◆ What is expected
Locate each line in the items below that contains the string "across" and copy those lines. Treat uppercase and lowercase as different.

Data visualization images
++++++
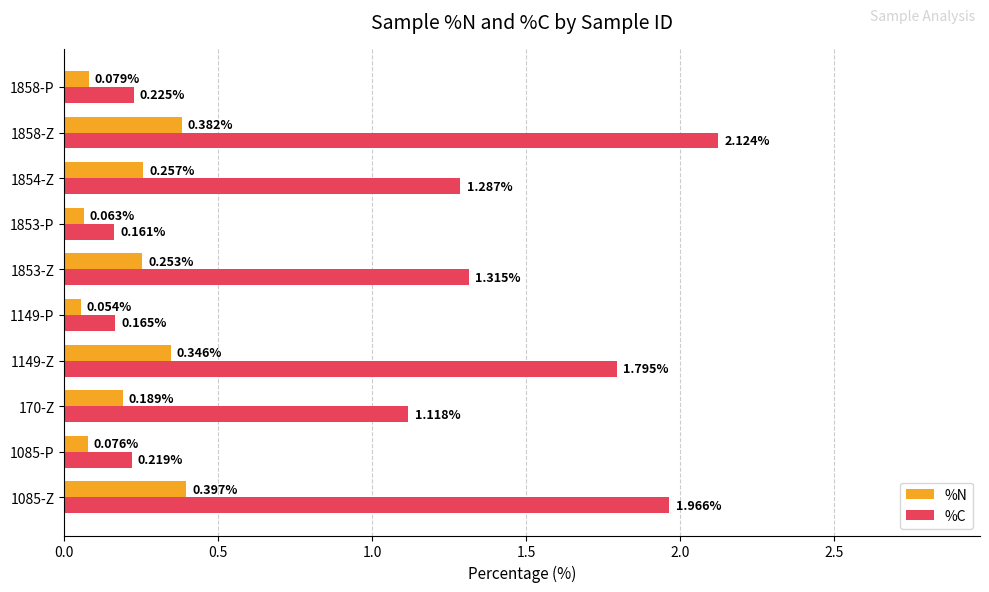

What is the difference between the second highest and second lowest values in the %C series?

1.8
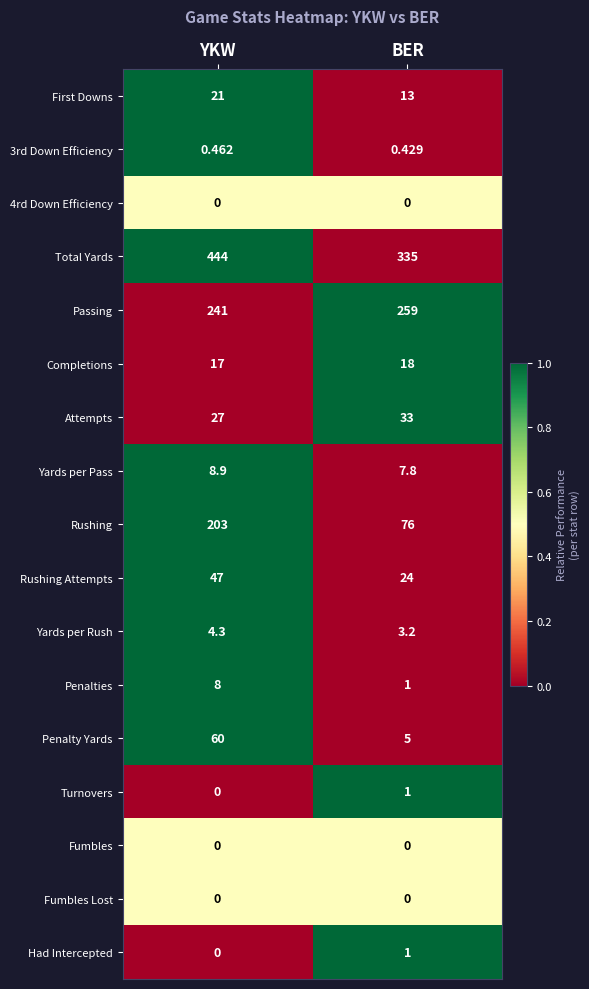

At which category is the sum across all series the highest?

YKW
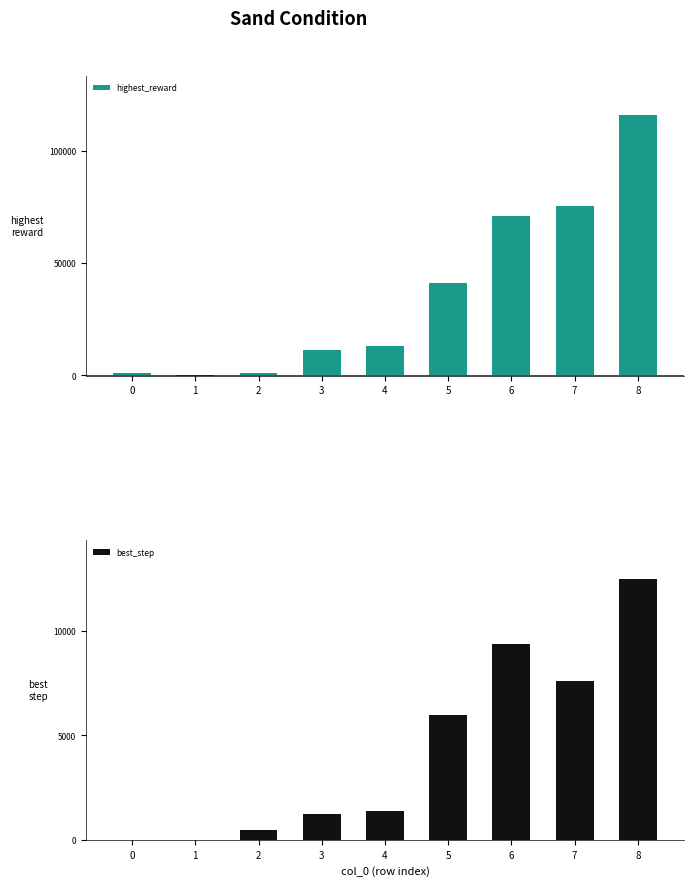

Which series has the largest total across all categories?

highest_reward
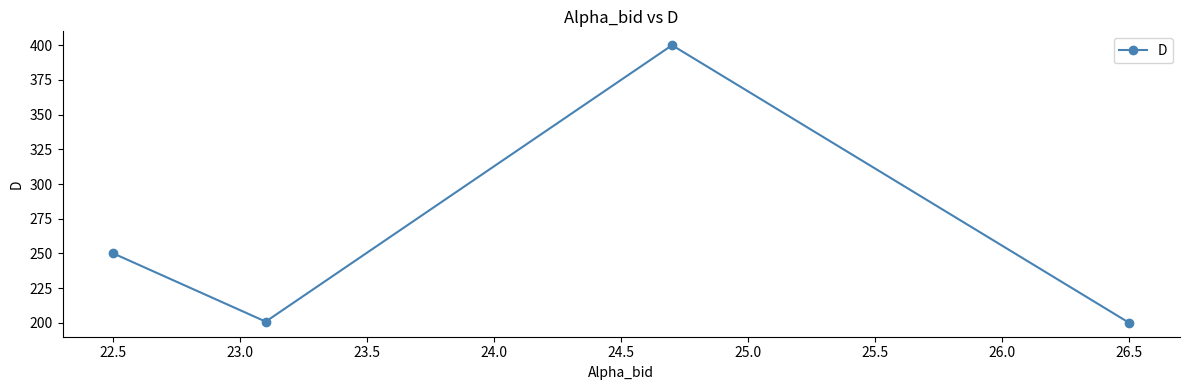

What is the sum of all values?

1050.9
++++++
◆ Response area
At which category is the sum across all series the highest?
Which series has the largest total across all categories?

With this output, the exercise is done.